**CONSIGNE**
Indiquez si chacune des affirmations suivantes concorde avec le texte sur le dynamisme économique du Sénégal, en répondant par oui ou par non et en citant fidèlement les mots du texte qui permettent de trancher.
1. Bruno Paret vit au Sénégal depuis 35 ans.
2. Le tarif extérieur commun a été adopté par les 15 pays de la Cedeao le 1er janvier 2014.
3. D'après le texte, le port de Dakar n'a plus besoin d'être modernisé.

**TEXTE À LIRE**
◇ ◇ ◇ ◇ ◇

Pays côtier comme la Côte d’Ivoire, le pays de la teranga est porté par un incontestable dynamisme économique, encouragé par un environnement politique et sécuritaire stable. Les infrastructures se développent, l’économie se diversifie, mais il y a encore des obstacles à ce que Dakar devienne un grand hub régional. Il faut moderniser le port, exploiter la proximité du Mali, industrialiser, réformer l’Administration.
« En 35 ans de Sénégal, je n’ai jamais connu un tel dynamisme économique », a lancé d’emblée Bruno Paret visiblement « submergé par le travail ». La raison : un gros contrat sur les eaux de Dakar pour son entreprise de mécanique Senemeca. Au pays de la taranga (bienvenue), il n’est pas le seul à être débordé, loin s’en faut. « Il y a en ce moment un intérêt manifeste des entreprises françaises pour ce pays. Il faut dire que la croissance y est réelle, soutenue, et que les finances publiques y sont bien gérées », explique ainsi Christian Delherm, le chef du Service économique à Dakar, pour lequel ce sont des atouts de poids pour « l’implantation de sièges d’entités à vocation régionale ou plus largement continentale ». D’autant, ajoute-t-il, que « le rayon des possibilités commerciales s’est élargi depuis que le tarif extérieur commun (Tec) de l’Ueoma (l’Union économique et monétaire ouest-africaine à laquelle appartient le Sénégal avec sept autres pays francophones), a été adopté le 1er janvier 2015 par les 15 pays de la Cedeao (la Communauté économique des États de l’Afrique de l’Ouest, comprenant aussi des nations anglophones, comme le Ghana et surtout le Nigeria) ».

◇ ◇ ◇ ◇ ◇

**DONNÉES**

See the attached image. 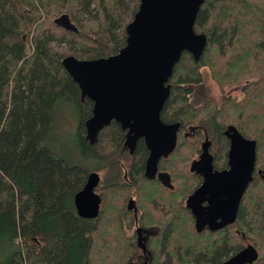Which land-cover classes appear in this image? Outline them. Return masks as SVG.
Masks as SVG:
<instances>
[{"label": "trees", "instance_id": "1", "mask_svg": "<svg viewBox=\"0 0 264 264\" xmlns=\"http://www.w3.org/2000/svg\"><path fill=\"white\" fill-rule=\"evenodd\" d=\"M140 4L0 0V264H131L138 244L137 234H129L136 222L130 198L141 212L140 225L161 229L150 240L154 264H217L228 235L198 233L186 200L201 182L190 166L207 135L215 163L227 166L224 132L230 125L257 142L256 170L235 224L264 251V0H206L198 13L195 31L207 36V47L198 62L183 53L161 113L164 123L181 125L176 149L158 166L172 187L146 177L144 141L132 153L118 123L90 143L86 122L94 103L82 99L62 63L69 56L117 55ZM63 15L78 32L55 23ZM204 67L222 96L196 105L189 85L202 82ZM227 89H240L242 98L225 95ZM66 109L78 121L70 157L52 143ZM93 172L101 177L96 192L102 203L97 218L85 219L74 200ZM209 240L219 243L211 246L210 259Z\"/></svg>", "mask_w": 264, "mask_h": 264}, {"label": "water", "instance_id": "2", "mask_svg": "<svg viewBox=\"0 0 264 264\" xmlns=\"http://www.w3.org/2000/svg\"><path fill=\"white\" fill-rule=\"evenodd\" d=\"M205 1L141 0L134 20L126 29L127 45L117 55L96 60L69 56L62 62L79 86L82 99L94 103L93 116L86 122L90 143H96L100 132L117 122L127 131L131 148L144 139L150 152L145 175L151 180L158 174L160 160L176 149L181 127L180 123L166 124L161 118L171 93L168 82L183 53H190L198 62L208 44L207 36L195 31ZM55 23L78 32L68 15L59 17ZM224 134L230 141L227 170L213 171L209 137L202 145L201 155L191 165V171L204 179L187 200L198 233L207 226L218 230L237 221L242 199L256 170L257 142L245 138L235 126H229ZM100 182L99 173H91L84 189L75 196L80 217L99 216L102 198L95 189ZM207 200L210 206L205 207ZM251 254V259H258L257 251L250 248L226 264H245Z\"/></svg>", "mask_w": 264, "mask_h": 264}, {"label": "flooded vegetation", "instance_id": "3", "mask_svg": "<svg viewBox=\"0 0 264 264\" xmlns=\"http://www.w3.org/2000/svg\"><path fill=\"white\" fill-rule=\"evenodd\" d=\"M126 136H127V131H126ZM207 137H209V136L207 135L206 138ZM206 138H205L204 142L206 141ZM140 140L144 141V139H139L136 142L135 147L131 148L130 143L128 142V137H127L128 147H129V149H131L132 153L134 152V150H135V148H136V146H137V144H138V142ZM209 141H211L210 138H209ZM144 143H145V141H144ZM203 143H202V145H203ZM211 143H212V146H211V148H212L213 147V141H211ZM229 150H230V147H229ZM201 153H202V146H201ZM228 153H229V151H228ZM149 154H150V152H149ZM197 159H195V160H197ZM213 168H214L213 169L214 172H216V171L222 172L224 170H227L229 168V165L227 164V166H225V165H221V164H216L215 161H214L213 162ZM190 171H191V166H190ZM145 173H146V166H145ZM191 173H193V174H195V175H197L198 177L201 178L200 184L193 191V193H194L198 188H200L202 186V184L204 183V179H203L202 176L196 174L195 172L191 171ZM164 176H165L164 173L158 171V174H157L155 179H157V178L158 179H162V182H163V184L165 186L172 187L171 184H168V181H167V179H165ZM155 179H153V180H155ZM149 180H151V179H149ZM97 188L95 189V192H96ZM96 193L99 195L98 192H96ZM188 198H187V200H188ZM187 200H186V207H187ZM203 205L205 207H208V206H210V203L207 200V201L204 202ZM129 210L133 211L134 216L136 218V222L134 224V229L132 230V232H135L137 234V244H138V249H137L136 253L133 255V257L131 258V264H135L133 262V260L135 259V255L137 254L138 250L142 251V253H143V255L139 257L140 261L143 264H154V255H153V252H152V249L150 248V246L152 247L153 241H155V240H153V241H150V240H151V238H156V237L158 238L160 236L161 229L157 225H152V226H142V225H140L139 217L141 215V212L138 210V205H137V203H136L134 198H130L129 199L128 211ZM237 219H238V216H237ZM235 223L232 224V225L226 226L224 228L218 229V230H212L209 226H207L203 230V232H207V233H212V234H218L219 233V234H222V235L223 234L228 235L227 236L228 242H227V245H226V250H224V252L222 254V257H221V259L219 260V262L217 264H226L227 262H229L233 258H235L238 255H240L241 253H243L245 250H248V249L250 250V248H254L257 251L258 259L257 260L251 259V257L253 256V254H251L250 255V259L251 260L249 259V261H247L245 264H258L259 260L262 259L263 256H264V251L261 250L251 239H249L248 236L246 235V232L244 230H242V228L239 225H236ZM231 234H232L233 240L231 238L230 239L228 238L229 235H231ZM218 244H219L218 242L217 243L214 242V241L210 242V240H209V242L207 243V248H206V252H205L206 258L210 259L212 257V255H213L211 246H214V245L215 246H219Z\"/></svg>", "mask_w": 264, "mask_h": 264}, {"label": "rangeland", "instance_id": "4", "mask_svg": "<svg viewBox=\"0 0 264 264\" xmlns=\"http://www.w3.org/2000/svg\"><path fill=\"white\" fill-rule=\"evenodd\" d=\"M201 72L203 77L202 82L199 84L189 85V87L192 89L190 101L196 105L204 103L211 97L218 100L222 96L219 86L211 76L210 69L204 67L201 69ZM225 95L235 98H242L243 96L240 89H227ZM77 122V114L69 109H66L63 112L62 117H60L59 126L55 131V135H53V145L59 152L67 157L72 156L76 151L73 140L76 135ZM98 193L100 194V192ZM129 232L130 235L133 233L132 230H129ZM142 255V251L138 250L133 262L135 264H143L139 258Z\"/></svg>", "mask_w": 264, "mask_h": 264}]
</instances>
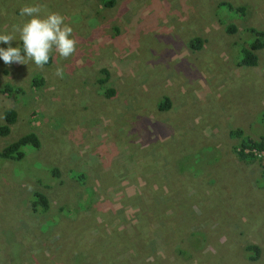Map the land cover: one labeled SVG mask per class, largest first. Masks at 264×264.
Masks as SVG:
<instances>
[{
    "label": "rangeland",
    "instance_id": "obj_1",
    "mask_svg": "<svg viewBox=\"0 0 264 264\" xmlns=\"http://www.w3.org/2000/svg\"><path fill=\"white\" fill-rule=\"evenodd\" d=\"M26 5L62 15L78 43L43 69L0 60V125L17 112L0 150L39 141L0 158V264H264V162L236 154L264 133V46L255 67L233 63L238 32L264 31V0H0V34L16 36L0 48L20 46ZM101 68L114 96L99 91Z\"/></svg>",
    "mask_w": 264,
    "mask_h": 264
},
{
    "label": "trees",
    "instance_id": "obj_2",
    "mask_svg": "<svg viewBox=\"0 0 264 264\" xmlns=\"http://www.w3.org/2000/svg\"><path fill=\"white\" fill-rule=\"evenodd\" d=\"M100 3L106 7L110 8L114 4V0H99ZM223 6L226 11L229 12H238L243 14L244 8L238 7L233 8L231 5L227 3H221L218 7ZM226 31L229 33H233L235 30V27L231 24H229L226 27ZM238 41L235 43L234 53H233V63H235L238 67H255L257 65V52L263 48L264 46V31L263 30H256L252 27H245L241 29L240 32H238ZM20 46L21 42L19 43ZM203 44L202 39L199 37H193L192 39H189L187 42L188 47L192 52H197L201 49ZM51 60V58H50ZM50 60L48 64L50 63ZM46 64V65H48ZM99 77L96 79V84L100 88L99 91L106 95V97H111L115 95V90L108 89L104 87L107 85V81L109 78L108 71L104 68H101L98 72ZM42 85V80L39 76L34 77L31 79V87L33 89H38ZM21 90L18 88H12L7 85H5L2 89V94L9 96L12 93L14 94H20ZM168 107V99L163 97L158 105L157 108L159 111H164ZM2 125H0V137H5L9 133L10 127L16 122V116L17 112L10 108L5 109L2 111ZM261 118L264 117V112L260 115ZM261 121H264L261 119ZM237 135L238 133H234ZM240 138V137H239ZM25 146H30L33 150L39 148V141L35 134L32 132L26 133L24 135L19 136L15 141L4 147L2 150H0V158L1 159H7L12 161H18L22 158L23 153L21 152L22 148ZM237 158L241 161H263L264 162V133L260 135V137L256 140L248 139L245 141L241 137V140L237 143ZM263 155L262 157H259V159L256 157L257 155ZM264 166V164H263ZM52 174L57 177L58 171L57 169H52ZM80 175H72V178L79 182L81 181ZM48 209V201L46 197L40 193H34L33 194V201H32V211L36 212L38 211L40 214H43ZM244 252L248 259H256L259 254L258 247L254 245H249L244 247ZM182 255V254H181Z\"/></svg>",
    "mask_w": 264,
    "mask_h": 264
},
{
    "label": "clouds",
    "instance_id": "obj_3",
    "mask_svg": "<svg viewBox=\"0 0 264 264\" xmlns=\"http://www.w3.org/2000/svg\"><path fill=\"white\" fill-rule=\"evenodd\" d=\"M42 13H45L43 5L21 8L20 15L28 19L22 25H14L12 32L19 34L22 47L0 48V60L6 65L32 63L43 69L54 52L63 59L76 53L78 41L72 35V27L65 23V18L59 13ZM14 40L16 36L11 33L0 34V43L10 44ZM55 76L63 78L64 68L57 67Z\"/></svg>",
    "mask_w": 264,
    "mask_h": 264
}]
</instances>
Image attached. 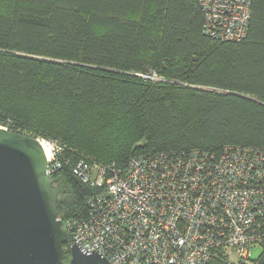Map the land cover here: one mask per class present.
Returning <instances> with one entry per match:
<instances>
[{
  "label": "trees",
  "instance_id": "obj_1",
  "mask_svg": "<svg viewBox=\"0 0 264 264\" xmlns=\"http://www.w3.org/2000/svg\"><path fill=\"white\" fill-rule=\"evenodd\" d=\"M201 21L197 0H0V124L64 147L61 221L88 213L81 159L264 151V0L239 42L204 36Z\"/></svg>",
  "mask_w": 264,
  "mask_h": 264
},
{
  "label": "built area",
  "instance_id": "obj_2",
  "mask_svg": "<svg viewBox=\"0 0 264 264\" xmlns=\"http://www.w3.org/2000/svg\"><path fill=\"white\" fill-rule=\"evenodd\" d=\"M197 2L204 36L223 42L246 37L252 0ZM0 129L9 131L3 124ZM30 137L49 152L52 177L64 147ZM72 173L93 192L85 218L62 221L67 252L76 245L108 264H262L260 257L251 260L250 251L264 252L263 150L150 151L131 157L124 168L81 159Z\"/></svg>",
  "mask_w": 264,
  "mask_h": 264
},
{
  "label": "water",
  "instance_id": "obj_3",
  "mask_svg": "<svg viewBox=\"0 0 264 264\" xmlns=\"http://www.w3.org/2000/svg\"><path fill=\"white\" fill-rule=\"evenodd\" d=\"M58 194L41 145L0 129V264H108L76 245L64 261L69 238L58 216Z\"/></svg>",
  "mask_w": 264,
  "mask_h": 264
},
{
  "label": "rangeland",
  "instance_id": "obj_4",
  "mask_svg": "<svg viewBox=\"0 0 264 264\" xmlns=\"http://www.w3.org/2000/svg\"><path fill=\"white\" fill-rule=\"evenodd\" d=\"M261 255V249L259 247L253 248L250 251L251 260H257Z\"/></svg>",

◇ ◇ ◇ ◇ ◇

**CORRIGÉ**
1. Oui : « En 35 ans de Sénégal, je n’ai jamais connu un tel dynamisme économique »
2. Non : « a été adopté le 1er janvier 2015 par les 15 pays de la Cedeao »
3. Non : « Il faut moderniser le port »